::: LISTED ENTRIES

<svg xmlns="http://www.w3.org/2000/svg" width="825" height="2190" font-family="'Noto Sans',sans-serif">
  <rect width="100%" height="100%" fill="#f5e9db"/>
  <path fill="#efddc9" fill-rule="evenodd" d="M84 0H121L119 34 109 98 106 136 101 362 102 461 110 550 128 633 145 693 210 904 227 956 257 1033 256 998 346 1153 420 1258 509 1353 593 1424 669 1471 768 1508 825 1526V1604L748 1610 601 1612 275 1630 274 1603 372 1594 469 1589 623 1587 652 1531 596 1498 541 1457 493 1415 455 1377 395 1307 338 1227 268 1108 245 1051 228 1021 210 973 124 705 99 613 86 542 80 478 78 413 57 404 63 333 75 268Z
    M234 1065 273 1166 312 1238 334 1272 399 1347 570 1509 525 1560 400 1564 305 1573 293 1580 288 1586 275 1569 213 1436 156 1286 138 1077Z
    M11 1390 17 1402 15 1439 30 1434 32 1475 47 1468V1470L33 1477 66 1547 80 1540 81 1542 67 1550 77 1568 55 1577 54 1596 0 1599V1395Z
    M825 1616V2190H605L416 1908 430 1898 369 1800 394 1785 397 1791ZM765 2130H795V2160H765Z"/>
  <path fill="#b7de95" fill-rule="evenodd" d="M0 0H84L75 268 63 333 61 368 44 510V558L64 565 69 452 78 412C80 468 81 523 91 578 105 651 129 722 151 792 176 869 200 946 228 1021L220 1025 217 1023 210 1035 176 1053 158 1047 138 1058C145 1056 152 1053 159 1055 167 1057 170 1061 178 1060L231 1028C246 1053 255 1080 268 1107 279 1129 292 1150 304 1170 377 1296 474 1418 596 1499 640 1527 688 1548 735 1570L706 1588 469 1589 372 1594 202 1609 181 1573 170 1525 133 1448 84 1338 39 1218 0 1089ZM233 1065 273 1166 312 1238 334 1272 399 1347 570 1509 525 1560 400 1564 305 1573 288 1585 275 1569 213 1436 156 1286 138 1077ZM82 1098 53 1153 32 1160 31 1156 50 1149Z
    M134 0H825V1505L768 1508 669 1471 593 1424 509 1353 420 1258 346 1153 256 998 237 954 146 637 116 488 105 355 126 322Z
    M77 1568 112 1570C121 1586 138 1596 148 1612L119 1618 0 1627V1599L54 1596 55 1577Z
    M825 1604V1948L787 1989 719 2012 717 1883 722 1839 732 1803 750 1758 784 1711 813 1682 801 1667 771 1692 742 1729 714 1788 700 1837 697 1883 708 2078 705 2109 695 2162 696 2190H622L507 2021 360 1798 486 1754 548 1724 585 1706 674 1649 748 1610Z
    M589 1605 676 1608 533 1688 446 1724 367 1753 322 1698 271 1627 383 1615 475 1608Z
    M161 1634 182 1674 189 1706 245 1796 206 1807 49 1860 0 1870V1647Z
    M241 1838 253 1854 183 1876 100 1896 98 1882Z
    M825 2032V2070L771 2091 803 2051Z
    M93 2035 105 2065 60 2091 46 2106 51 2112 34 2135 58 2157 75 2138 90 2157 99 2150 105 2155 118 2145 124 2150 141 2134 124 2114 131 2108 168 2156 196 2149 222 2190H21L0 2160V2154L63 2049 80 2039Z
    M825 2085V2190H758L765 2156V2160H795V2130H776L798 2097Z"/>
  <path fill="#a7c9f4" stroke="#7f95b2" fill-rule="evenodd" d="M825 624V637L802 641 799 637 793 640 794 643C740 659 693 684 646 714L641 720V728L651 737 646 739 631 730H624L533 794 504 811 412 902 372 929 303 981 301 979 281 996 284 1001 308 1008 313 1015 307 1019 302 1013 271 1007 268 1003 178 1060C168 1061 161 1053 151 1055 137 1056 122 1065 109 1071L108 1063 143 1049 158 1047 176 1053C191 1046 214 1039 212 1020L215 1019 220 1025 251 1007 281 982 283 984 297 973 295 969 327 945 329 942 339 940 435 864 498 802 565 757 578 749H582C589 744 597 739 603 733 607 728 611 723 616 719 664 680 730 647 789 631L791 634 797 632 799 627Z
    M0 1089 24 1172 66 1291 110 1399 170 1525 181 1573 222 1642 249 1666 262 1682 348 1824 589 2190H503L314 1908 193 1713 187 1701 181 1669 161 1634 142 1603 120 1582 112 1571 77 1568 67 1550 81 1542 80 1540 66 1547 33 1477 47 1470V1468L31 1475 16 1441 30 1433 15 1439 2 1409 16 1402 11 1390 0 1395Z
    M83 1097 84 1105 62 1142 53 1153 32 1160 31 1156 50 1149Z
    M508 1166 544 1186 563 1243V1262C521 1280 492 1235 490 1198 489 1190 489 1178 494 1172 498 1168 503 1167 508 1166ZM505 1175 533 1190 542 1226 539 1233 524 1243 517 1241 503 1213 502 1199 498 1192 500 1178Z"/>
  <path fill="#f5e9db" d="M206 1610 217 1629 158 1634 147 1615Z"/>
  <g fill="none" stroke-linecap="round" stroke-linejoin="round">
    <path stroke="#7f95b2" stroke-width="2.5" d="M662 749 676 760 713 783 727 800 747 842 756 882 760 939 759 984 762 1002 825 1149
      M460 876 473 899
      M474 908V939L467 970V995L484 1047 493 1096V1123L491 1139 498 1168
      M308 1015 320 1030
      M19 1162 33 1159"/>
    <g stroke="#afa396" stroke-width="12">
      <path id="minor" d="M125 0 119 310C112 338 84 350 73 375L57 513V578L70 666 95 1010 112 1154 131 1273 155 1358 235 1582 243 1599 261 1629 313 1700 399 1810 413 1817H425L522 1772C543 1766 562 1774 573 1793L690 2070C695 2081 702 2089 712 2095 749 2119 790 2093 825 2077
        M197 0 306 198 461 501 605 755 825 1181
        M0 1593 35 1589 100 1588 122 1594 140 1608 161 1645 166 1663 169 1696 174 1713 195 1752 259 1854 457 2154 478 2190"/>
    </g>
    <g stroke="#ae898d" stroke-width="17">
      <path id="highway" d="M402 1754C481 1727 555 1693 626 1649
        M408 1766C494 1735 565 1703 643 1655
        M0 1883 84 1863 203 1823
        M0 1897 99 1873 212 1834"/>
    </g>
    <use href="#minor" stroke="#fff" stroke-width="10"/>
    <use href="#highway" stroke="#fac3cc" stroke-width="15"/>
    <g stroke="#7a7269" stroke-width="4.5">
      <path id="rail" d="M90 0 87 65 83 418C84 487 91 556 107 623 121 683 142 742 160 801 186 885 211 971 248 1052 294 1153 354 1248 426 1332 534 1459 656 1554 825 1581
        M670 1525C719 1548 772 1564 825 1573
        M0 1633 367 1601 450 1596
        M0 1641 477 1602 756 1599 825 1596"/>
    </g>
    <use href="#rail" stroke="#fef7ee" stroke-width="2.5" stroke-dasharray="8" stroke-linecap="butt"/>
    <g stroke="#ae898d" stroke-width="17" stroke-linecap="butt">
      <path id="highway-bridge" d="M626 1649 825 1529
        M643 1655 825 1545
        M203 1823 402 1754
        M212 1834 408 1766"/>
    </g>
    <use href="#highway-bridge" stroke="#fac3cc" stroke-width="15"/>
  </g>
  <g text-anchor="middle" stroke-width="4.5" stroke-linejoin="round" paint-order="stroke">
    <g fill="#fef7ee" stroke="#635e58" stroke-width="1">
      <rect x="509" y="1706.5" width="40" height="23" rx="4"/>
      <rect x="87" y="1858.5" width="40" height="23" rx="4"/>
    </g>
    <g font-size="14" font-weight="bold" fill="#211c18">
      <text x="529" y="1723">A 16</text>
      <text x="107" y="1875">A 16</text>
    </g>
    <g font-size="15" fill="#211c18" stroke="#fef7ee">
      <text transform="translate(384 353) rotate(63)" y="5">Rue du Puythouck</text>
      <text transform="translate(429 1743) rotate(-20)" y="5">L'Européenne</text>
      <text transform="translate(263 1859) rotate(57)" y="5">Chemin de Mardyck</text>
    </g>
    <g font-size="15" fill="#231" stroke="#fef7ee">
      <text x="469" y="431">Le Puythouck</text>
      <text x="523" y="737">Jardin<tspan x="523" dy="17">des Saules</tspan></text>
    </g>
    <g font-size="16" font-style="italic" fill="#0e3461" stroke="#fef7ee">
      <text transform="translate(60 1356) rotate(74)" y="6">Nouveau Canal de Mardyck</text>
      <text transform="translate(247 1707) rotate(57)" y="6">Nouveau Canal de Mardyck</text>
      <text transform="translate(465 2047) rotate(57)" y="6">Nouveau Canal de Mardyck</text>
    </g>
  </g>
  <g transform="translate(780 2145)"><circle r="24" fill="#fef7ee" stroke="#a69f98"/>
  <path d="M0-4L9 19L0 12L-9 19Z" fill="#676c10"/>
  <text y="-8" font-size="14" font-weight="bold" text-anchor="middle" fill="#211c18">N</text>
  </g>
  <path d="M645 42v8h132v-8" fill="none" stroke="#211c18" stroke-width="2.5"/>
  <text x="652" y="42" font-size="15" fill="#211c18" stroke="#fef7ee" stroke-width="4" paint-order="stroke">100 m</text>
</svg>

::::::

| PROBLEM REQUIREMENTS |
Above are the records; copy exactly the lines from the line with "M197 0 306 198" through the line with "M203 1823 402 1754", both included.

| WRITTEN SOLUTION |
        M197 0 306 198 461 501 605 755 825 1181
        M0 1593 35 1589 100 1588 122 1594 140 1608 161 1645 166 1663 169 1696 174 1713 195 1752 259 1854 457 2154 478 2190"/>
    </g>
    <g stroke="#ae898d" stroke-width="17">
      <path id="highway" d="M402 1754C481 1727 555 1693 626 1649
        M408 1766C494 1735 565 1703 643 1655
        M0 1883 84 1863 203 1823
        M0 1897 99 1873 212 1834"/>
    </g>
    <use href="#minor" stroke="#fff" stroke-width="10"/>
    <use href="#highway" stroke="#fac3cc" stroke-width="15"/>
    <g stroke="#7a7269" stroke-width="4.5">
      <path id="rail" d="M90 0 87 65 83 418C84 487 91 556 107 623 121 683 142 742 160 801 186 885 211 971 248 1052 294 1153 354 1248 426 1332 534 1459 656 1554 825 1581
        M670 1525C719 1548 772 1564 825 1573
        M0 1633 367 1601 450 1596
        M0 1641 477 1602 756 1599 825 1596"/>
    </g>
    <use href="#rail" stroke="#fef7ee" stroke-width="2.5" stroke-dasharray="8" stroke-linecap="butt"/>
    <g stroke="#ae898d" stroke-width="17" stroke-linecap="butt">
      <path id="highway-bridge" d="M626 1649 825 1529
        M643 1655 825 1545
        M203 1823 402 1754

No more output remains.